Work to complete. In each of the items below, replace every "Person at" with "Individual at", leaving everything else unchanged. Omit the pictures from your answer.

BEGIN

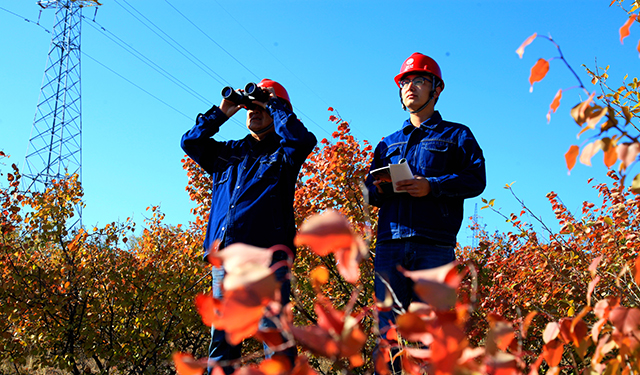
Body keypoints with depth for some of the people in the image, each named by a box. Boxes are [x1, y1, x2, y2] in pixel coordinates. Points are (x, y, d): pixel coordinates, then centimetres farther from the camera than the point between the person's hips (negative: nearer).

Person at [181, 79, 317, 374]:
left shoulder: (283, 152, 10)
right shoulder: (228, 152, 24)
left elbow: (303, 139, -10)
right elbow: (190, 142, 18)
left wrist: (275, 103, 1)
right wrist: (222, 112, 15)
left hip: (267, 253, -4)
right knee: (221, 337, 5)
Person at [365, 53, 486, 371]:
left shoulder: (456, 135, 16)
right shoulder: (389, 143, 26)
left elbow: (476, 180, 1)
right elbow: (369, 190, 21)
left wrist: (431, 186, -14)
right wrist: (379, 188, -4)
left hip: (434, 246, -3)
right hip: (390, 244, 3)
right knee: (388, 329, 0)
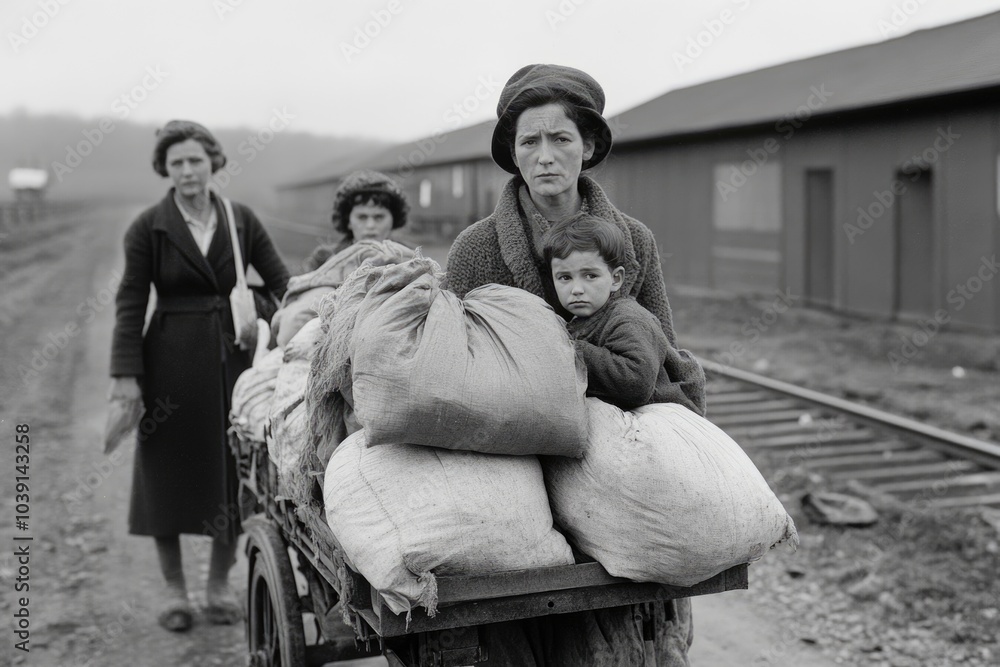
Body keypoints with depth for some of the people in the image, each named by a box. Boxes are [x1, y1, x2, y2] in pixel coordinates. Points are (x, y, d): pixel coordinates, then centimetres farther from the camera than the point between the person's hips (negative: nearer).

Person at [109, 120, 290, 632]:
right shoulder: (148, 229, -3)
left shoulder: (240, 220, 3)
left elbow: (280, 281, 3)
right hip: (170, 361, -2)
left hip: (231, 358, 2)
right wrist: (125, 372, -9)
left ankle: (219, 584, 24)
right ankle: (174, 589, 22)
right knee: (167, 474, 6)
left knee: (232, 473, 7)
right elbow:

END

Solution to the exercise.
Body keypoints with depth for some of the people in the image, each named by a box. Boxes are [x1, y1, x2, y2] in pixel coordinates. Points are (x, y, d): pixel coordinates, then centimetres farther from the camera than the point between the person's hips (negative: nearer).

Individual at [181, 79, 317, 374]:
left shoulder: (283, 152, 10)
right shoulder: (228, 152, 24)
left elbow: (303, 139, -10)
right elbow: (190, 142, 18)
left wrist: (275, 103, 1)
right wrist: (222, 112, 15)
left hip: (267, 253, -4)
right knee: (221, 337, 5)
Individual at [365, 53, 486, 371]:
left shoulder: (456, 135, 16)
right shoulder: (389, 143, 26)
left elbow: (476, 180, 1)
right elbow: (369, 190, 21)
left wrist: (431, 186, -14)
right wrist: (379, 188, -4)
left hip: (434, 246, -3)
right hip: (390, 244, 3)
right knee: (388, 329, 0)
Body keypoints with depth for some of the people in the image, each named by a box. Boxes are [x1, y1, x2, y2] in pixel coordinates. Points are (x, y, d): pixel coordinates, then centimetres farther from the camera than the point between the person's hips (negative: nearer).

Individual at [109, 120, 290, 632]:
right shoulder: (148, 229, -3)
left shoulder: (240, 220, 3)
left elbow: (280, 281, 3)
right hip: (170, 361, -2)
left hip: (231, 358, 2)
right wrist: (125, 372, -9)
left ankle: (219, 584, 24)
right ankle: (174, 589, 22)
right knee: (167, 474, 6)
left knee: (232, 473, 7)
right elbow:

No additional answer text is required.